◆ Task data ◆
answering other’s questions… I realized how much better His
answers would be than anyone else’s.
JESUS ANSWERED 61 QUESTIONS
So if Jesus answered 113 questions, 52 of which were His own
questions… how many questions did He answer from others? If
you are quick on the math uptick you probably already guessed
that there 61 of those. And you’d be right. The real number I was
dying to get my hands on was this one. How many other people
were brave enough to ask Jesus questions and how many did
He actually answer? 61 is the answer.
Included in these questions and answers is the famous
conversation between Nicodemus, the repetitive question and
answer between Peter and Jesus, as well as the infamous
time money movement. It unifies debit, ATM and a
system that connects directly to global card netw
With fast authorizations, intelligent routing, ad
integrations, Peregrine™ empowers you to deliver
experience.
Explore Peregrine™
==
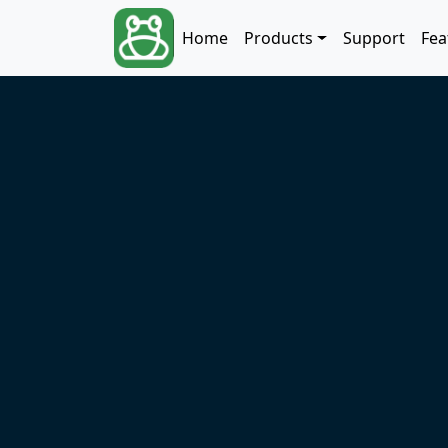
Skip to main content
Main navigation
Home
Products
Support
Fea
--
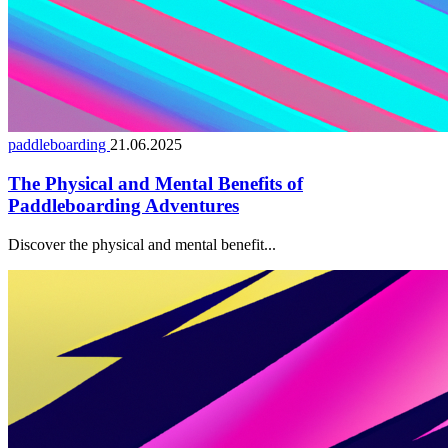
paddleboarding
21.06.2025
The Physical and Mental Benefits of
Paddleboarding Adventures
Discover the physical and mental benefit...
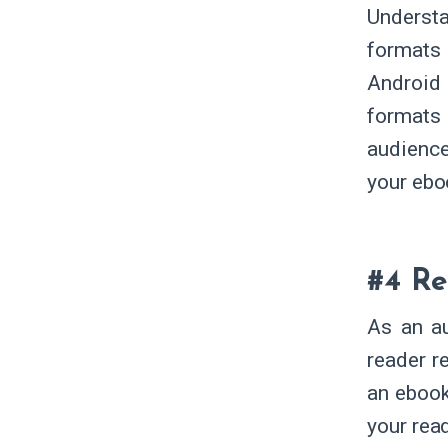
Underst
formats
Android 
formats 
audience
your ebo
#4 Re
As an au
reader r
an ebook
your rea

◆ Problem requirements ◆
Could you state how many lines in the data hold the word "answers"? Only the number should be given.

◆ Solution to this task ◆
2